Writing Jersey

After a month of being up here, I started to have the urge to write again. This is a part of me that had been largely dormant for years.   Like a sleeping giant resting and waiting to be awakened. Guess I had an extended period of writers block. 
 I was finally inspired!  

So many new sights and sounds and experiences seem to have restarted, recharged my creative spark!

During the bulk of the 10 year period I spent recovering from PTSD, I wasn’t able to concentrate on reading, much less write and create new work for others to read.

If I did try to write anything creatively, it was stale like day old bread and in bits and pieces like trail mix, except it didn’t mix well or leave a good taste in the mouth.  

Good writing gives the reader something they can bite into, chew on, devour. And everything I was attempting to write was words that I didn’t want to savor. I wanted to spit them out and yell, “Yuck!” And then go brush my teeth so the taste wouldn’t linger.  

Since my writing skills were so rusty that nothing could get them going, not even WD-40 (because I’m from the country and that is how we “fix” everything that duct tape doesn’t work on). 

I googled (because I use Google or Google Map to find everything I don’t know) local writing groups. There were numerous groups, far more than I expected. Sorting through them I found one for creative nonfiction that wasn’t too far away. They were meeting the following day at a public library (which makes it a pretty safe place to meet a group of strangers), so I planned to go.  
Boy, was I scared. A group of complete strangers was intimidating enough. But this was a group of writers! I wasn’t really a writer. I wasn’t actively writing. I have a lot of nerve thinking I’m a writer.  Pfft.

I’ve published a little of my writing. The bulk of it was while I was a Journalism student at Baylor and covering sports for the Baylor Lariat. Since then, I’ve published a few of my old poems online on the Heal My PTSD website and this past spring, my poem, “Doll Face” was printed in a collection.

Nor was I really submitting my work. I was on the brink of having a final draft of a collection of my old poems, “Invisible Veils: Revealing the Destruction of PTSD.”   

 

Getting ready for the meeting took some time and effort to mentally prepare for. And I wasn’t quite sure how writers were supposed to dress. Do I wear business casual? Sporty? Trendy? (Although I’m not really all that trendy these days. I’m more of a minimalist and wear a lot of black so I don’t have to put too much thought into my clothes.

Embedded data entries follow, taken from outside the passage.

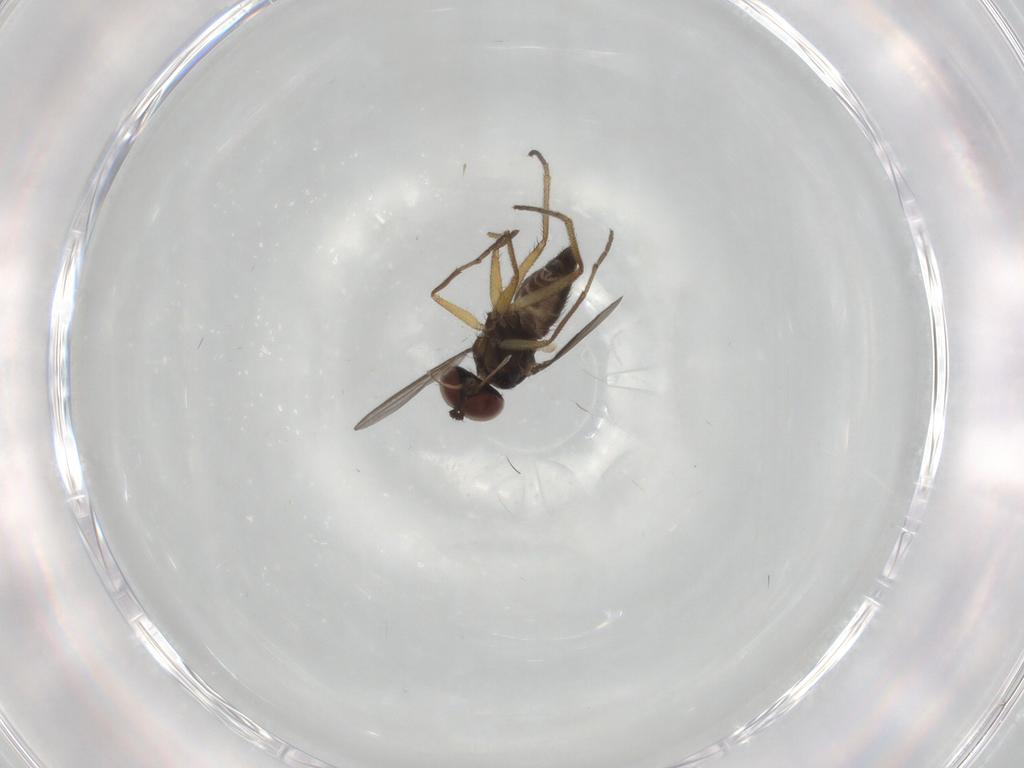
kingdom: Animalia
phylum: Arthropoda
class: Insecta
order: Diptera
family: Dolichopodidae
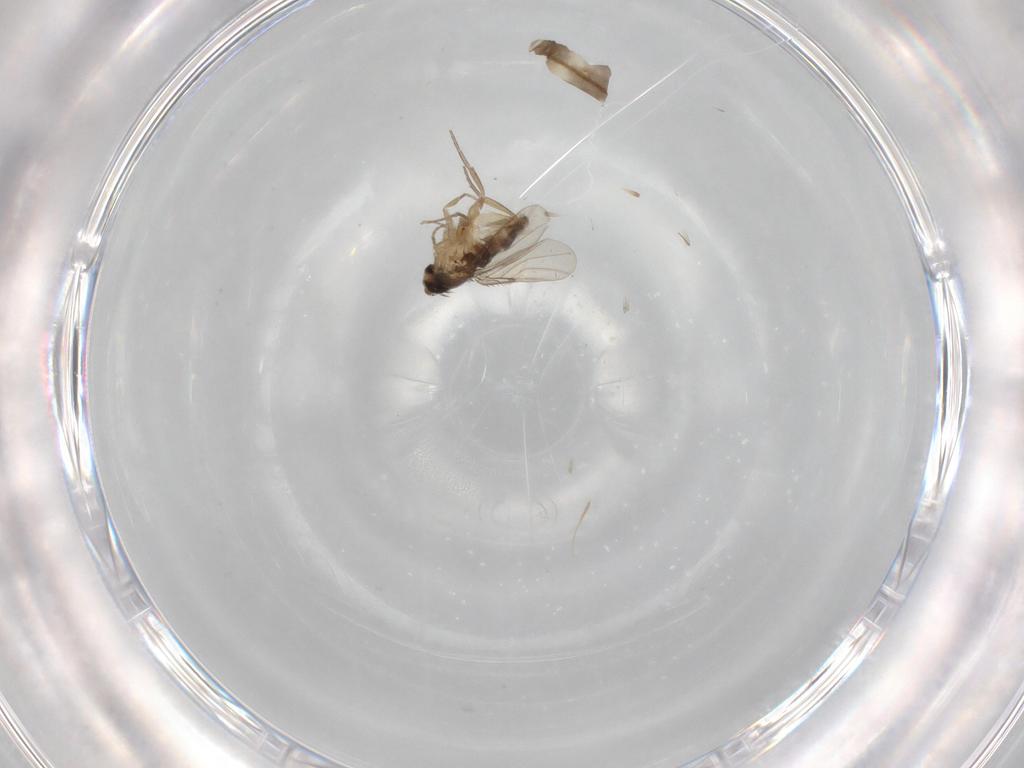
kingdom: Animalia
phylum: Arthropoda
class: Insecta
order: Diptera
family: Phoridae
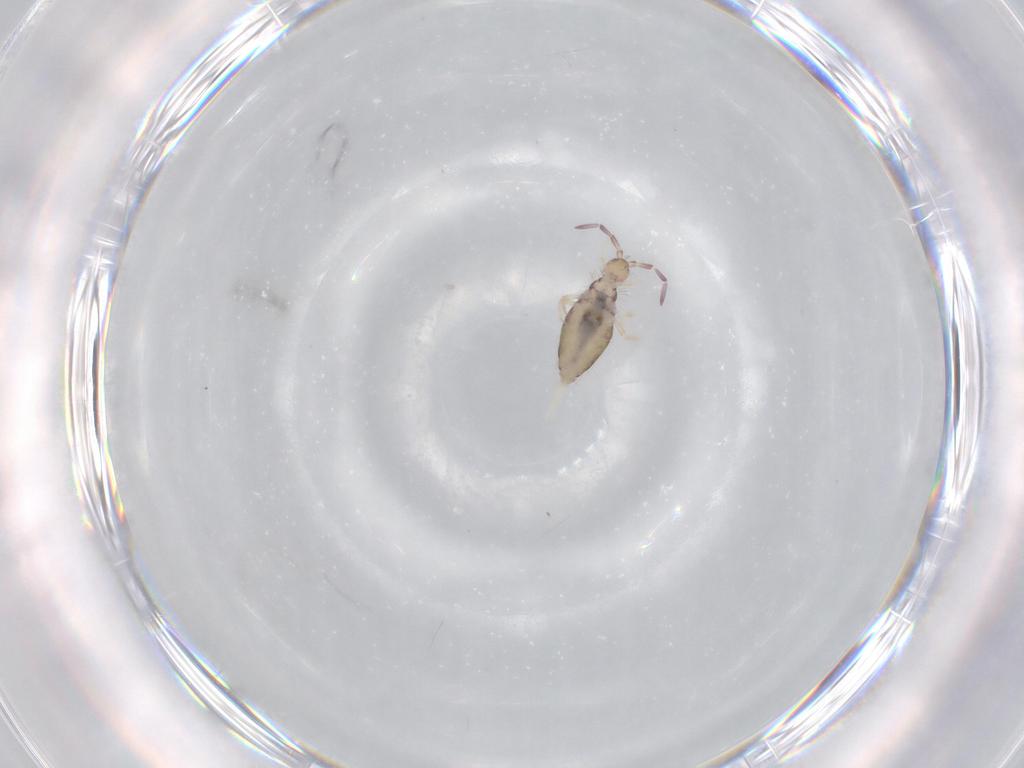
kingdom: Animalia
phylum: Arthropoda
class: Collembola
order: Entomobryomorpha
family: Entomobryidae
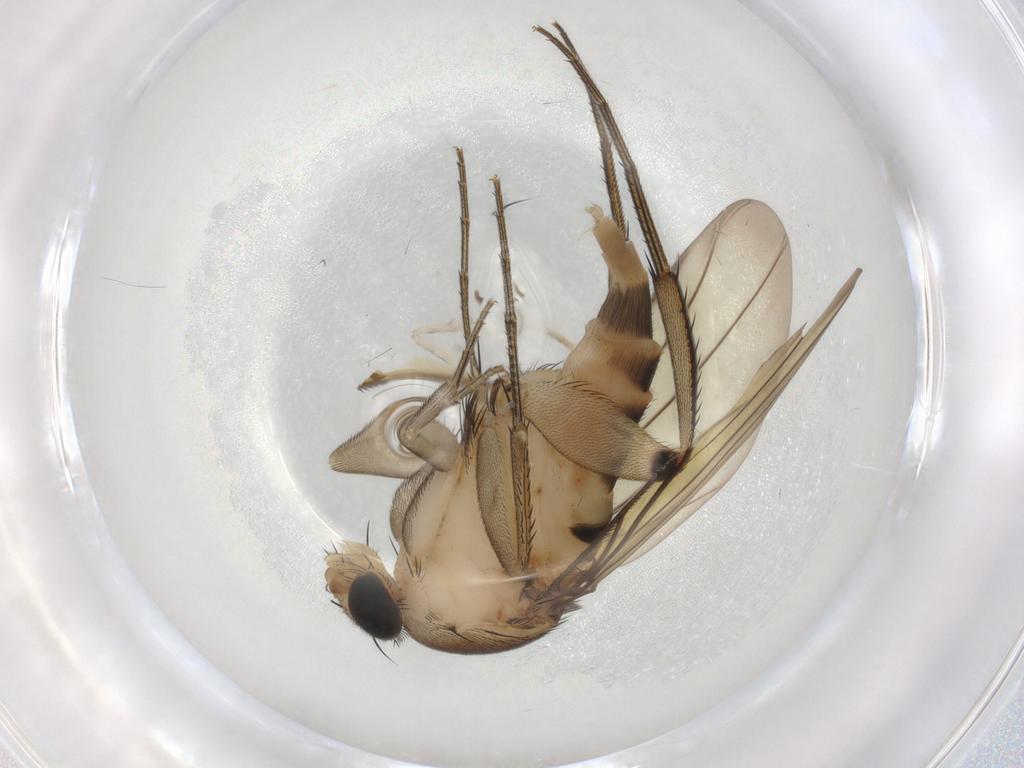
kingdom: Animalia
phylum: Arthropoda
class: Insecta
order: Diptera
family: Chironomidae
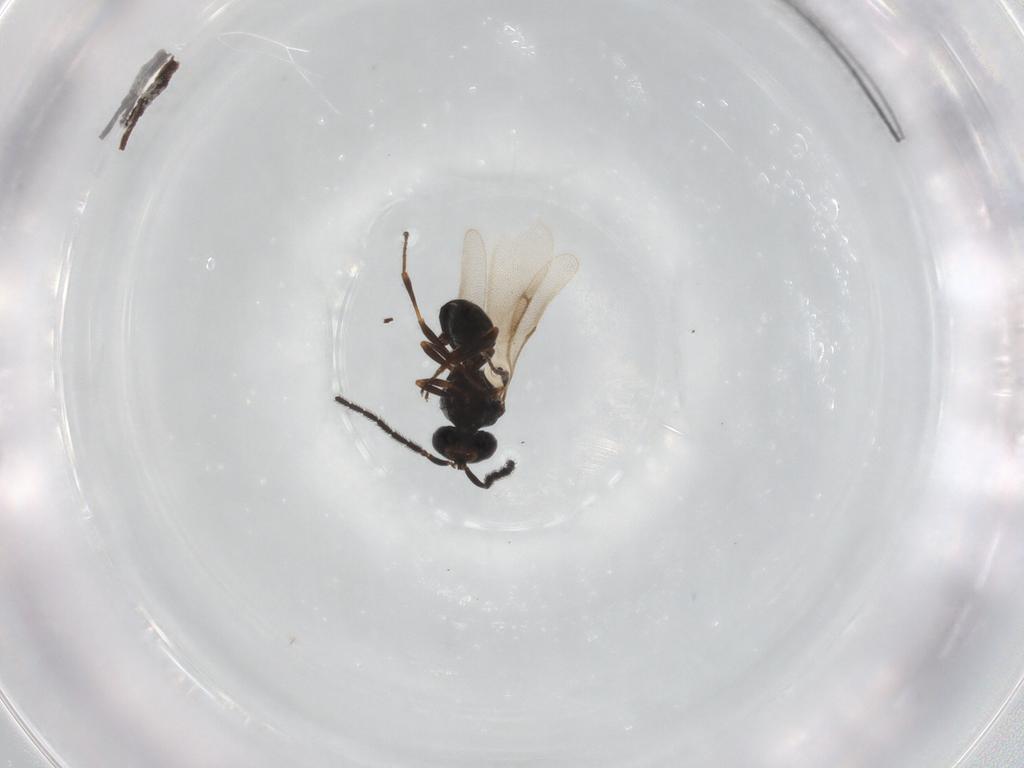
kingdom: Animalia
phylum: Arthropoda
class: Insecta
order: Hymenoptera
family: Scelionidae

So that wasn’t an option.) Leisurely? Was I supposed to wear lace and a long flowing dress since I’d written poetry?

I settled on a pair of skinny jeans and a practical black v-neck, 3-quarter sleeve sweater and some black sandals my niece had given me while I was still in Texas (because she had outgrown them).

I remember walking in that meeting room, holding my breath and fidgeting my right hand. There were 2 men there and they greeted me and were very friendly. More writers started trickling in. Surprisingly, I was early, which is not like me. I like to arrive just in time, but this was a new place to find (and so I find myself having to leave earlier than I’d like to most places I go now).

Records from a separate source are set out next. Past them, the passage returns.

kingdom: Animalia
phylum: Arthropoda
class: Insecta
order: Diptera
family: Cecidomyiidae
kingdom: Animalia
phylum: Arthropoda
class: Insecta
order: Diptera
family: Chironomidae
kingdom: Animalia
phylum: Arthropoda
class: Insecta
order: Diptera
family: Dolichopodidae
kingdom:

During introductions, I shared that I was new to Jersey and that my intent by coming to this group was to get back into writing regularly. I wanted to turn the one story (about my recovery from PTSD) I’ve written in the past 10 years into a memoir. I wasn’t sure how I was going to do that at this point. I just knew I wanted to do it.  

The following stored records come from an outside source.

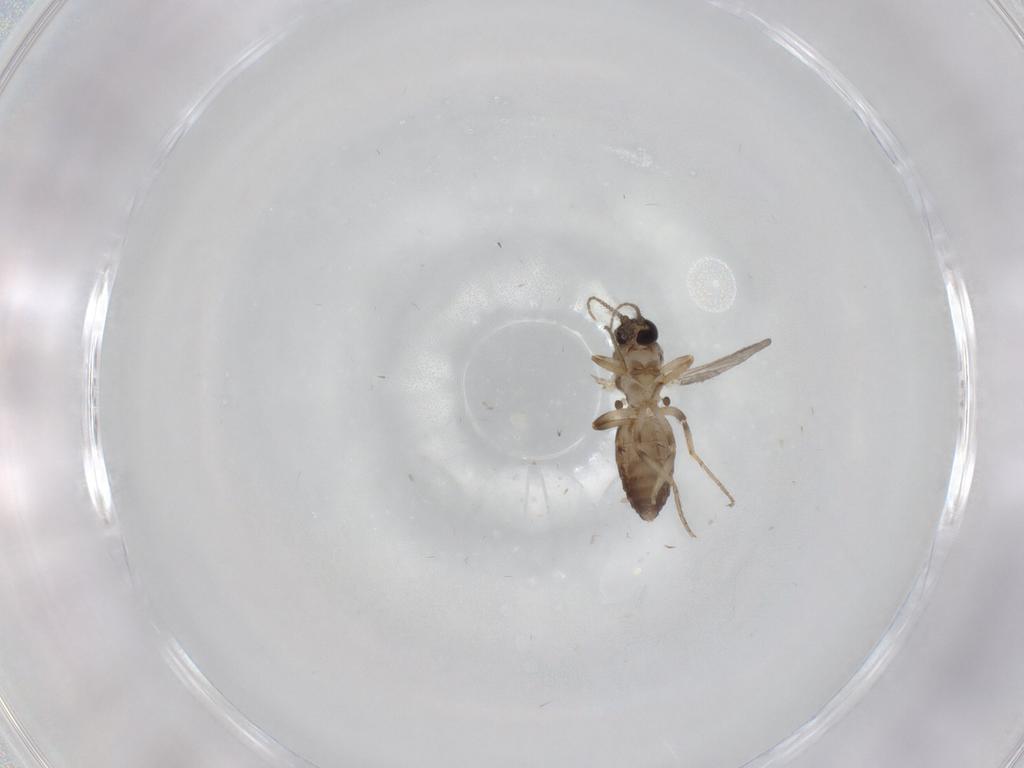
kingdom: Animalia
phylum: Arthropoda
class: Insecta
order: Diptera
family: Ceratopogonidae
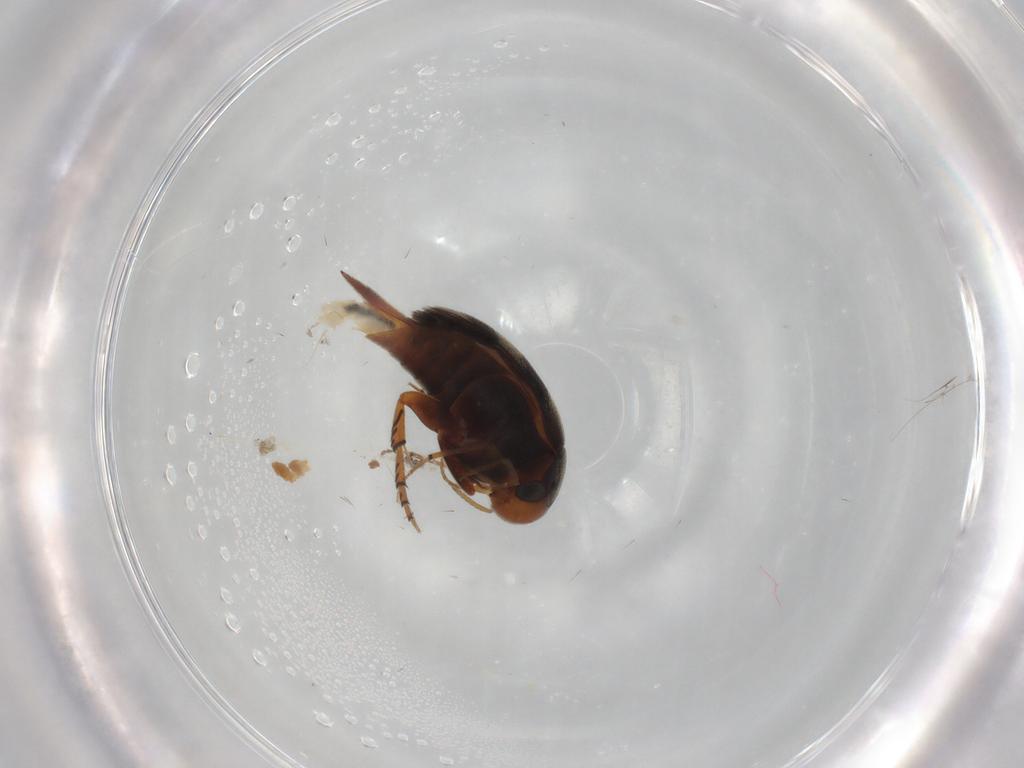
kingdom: Animalia
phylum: Arthropoda
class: Insecta
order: Coleoptera
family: Mordellidae
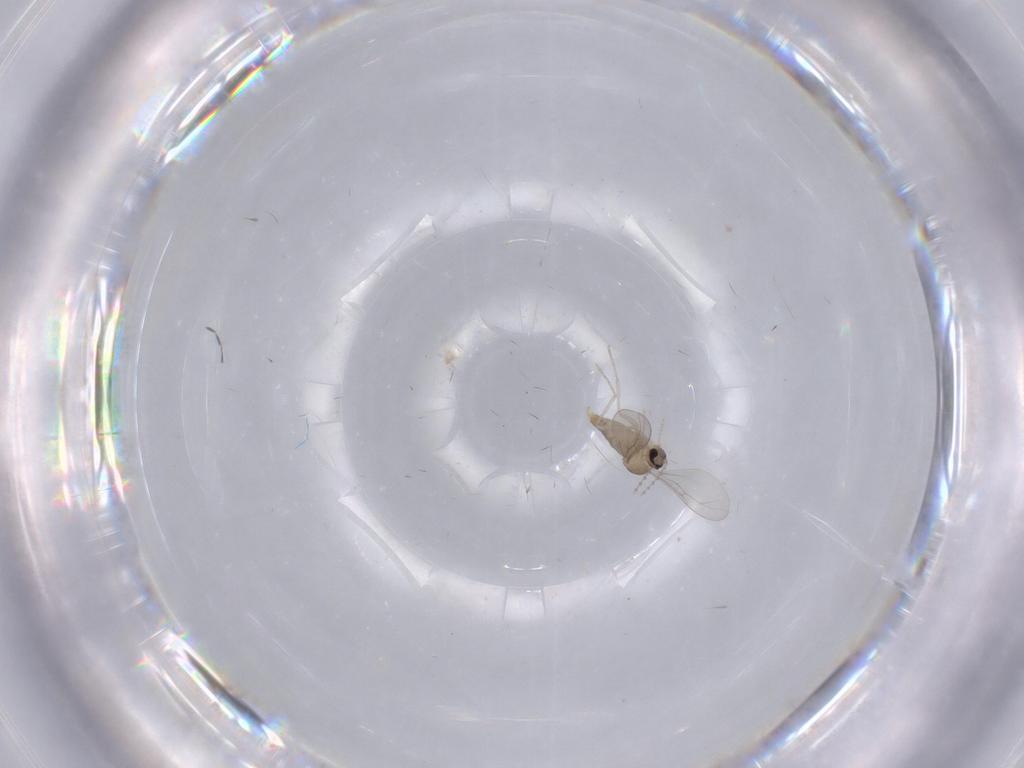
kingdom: Animalia
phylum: Arthropoda
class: Insecta
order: Diptera
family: Cecidomyiidae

I was the first one to share my work since I was new. And for the first time ever, I read outloud my story of recovery, “Disorderly Life: Recovering from PTSD.”
My voice was shaky and cracked a few times. My heart was pounding. I kept my eyes down and focused on the words on the screen on my phone (since that is what I use to type most of my work if I don’t use a computer at the library) because I was too afraid to see anyone’s reaction.  

When I finished reading, the entire group applauded. I was taken aback by this reaction. The writing was raw and terrible. This piece needed a lot of editing. I vaguely remember the comments, not because they weren’t good. Quite the contrary. The feedback was so positive and encouraging. I just couldn’t wrap my head around these writers applauding MY work.  

The most encouraging comment came from a woman who said she could see the chapters unfolding as I read and that my story needed to be written and shared.  
And that is just what I’ve been doing ever since!